ふだん写真は撮っているけれども、どうも納得できる写真が撮れない。そういう思いを抱く人は多いのではないでしょうか?写真家の大村祐里子さんは、フォトテクニックデジタルの連載「大村祐里子の身近なものの撮り方辞典」の中で、日常的な風景を独自の視点で見つめて写真作品をつくる方法を教えています。
「身近なものを作品にする」大村祐里子さんの撮り方辞典、第46回のテーマは「飛行機」です。
「大村祐里子の身近なものの撮り方辞典」が書籍にまとまりました。本連載で取り扱ったテーマに加えて、新たに「クレーン」「炭酸」「排水溝」など合計100テーマを収録。日常の中で目にする、しかし被写体としてはあまり気に留めない様々なモノたちを記録する一つの視点を提案します。
撮影のポイント
1. 空港で撮る場合は、機体と周囲の情景の調和を最も重視する。
2. ミラーレス機でサイレントモードに設定。
アメリカの空港で見た朝焼けです。紫とオレンジのグラデーションが美しい空と、飛行機の白い機体に、なんとも言えないよさを感じました。
機体と情景の調和を最重視
私の中で、飛行機は空港に住んでいる「鳥」です。「飛行機を撮るぞ!」と構えると、なんだか難しく感じてしまうので、空港の鳥を撮るぞ、というテンションで臨んだ方が気楽に撮れるのではないでしょうか。飛んでいる飛行機を撮る時は、この位置に鳥が飛んでいたらいいなと感じるところでシャッターを切ります。空港内に留まっている飛行機を撮る時は、機体がその場の情景とうまく調和しているかどうかを重要視するとよい感じになります。
機内ではサイレントモード撮影
飛行機を撮る時にぜひ試していただきたいのは、機体の中からの撮影です。窓側に座った時は、滑走路から離陸までの時間は窓にはりついてみてください。窓の外に見える他の機体を、普段とはまったく違う視点から切り取れます。特に、離陸して間もない時に滑走路の方を眺めると、離陸を待つ他の機体を、まるでミニチュアのように撮影できて、とても面白いです。静かな機内では、ミラーレス機を使い、シャッター音の鳴らないサイレントモードで撮影しましょう。

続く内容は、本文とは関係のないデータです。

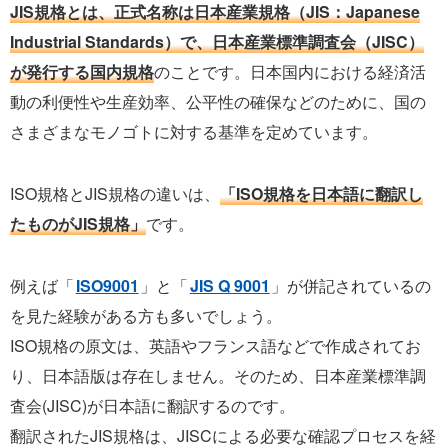
JIS規格とは、正式名称は日本産業規格（JIS：Japanese
Industrial Standards）で、日本産業標準調査会（JISC）
が発行する国内規格
のことです。日本国内における経済活
動の利便性や生産効率、公平性の確保などのために、国の
さまざまなモノゴトに対する基準を定めています。
ISO規格とJIS規格の違いは、
「ISO規格を日本語に翻訳し
たものがJIS規格」
です。
例えば「
ISO9001
」と「
JIS Q 9001
」が併記されているの
を見た経験がある方も多いでしょう。
ISO規格の原文は、英語やフランス語などで作成されてお
り、日本語版は存在しません。そのため、日本産業標準調
査会(JISC)が日本語に翻訳するのです。
翻訳されたJIS規格は、JISCによる必要な確認プロセスを経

鳥があのあたりを飛んでいたら面白いな、と感じるところで撮りました。実際、飛行機は遠い距離なら鳥よりも速度が遅く見えるので、撮りやすいです。
新千歳空港から離陸した直後に撮影したものです。一面の雪のなか、滑走路だけが黒く露出しているのが面白いと感じました。また、そこに、滑走路を移動する白い機体がやってきたので、チャンス! と思いシャッターを切りました。
機内も意外とフォトジェニックだったりします。暗い機内に、丸く小さな窓から射し込んでくる光はとても綺麗です。乗客や座席を立体的に見せてくれるなあ、といつも思っています。撮影する時は他のお客様の迷惑にならないようにしましょう。